Aircraft lessor LCI has further broadened its portfolio with an order for up to 40 Elroy Air Chaparrals – an autonomous vertical take-off and landing (VTOL) cargo aircraft that uses a hybrid-electric powertrain.
Under the deposit-backed agreement, LCI will initially acquire 20 Chaparral aircraft with an option for up to 20 more. No details of the transaction value were revealed, however.
Delivery timelines depend on Elroy Air securing certification for the Chaparral, which will enter flight testing later this year, the company says.
Designed to carry a payload of up to 225kg (500lb) on routes of up to 300nm (555km), the Chaparral uses a turbine-based hybrid-electric powertrain to drive a series of distributed electric motors: eight for lift and four for forward flight.
Goods are carried in a specially designed modular pod that fits under the fuselage.
Better known as a helicopter lessor – although with a small interest in the fixed-wing segment – LCI has already signalled its interest in the advanced air mobility (AAM) market, last year placing an order for up to 125 BETA Technologies ALIA-250 eVTOL utility aircraft.
Jaspal Jandu, chief executive of LCI, says: “The AAM market forms an integral part of LCI’s future growth, and this marks our second commitment in less than 12 months for these innovative and sustainable new aviation systems.
“We see their wide range of applications complementing our existing fleet of modern helicopters and fixed-wing aircraft, enabling us to offer even greater value and choice to operators across the globe.”
Jandu says the deal will “strengthen LCI’s position as a leading provider of leasing, financing and investing solutions for this new and exciting market.”

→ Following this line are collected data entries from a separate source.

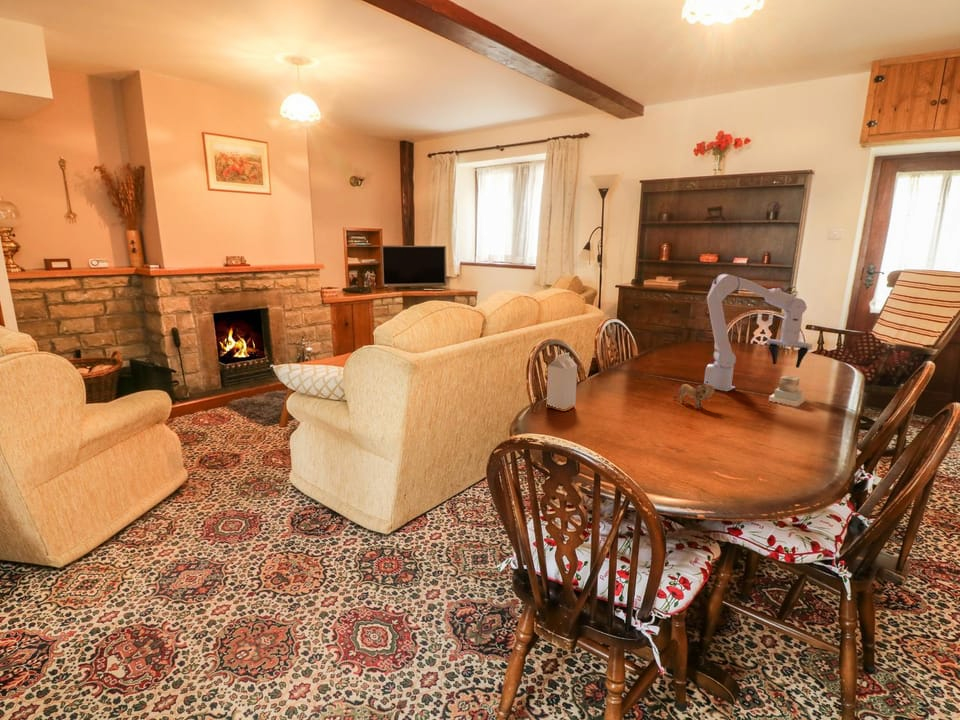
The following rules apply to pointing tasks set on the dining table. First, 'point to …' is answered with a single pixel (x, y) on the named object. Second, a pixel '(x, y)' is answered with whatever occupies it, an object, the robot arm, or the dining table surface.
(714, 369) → the robot arm
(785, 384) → the birch block
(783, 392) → the top slab
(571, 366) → the milk carton
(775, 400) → the bottom slab
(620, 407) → the dining table surface
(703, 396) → the lion figurine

David Merrill, chief executive and co-founder of Elroy Air, adds: “Through our agreement with LCI, the Chaparral will be available for financing - enabling much broader access to the aircraft.”
Elroy Air says it has now secured commitments for more than 900 Chaparral systems worth in excess of $2 billion. Disclosed customers include AYR Logistics (up to 100 units), Bristow Group (100), FedEx, and Mesa Airlines (150). However, the company also holds orders where the buyer has not been revealed.
Ground testing of the Chaparral is to begin shortly at Byron airport in California, around 45 miles (73km) to the east of Elroy Air’s San Francisco headquarters.
Initial tie-down testing will validate the software and hardware of the Chaparral before moving to flight tests later this year, confirms Merrill.
Elroy Air intends to launch operations prior to obtaining US Federal Aviation Administration (FAA) validation, in order “to serve missions and uses that do not require full FAA certification”, says Merrill.
“Alongside this early roll-out phase, we are collaborating with the FAA on type certification and expect to secure type certification and operational certification within the next several years,” he adds.
It sees applications for the Chaparral including disaster relief, firefighting and humanitarian missions, plus middle-mile logistics, “without risk to pilots or the need for airport infrastructure”.
LCI says it is working closely with the manufacturer to introduce the aircraft to customers “as soon as practical”.
While it does not have operators already lined up for the Chaparral, LCI says it has “every confidence” the system will prove popular globally.
“This commitment for the pioneering Chaparral system will enable us to efficiently support mission-critical, remote logistical work and socially responsible humanitarian efforts around the world,” says Jandu.
“It will do so in complement with the wide-ranging capabilities of our existing aviation fleet.”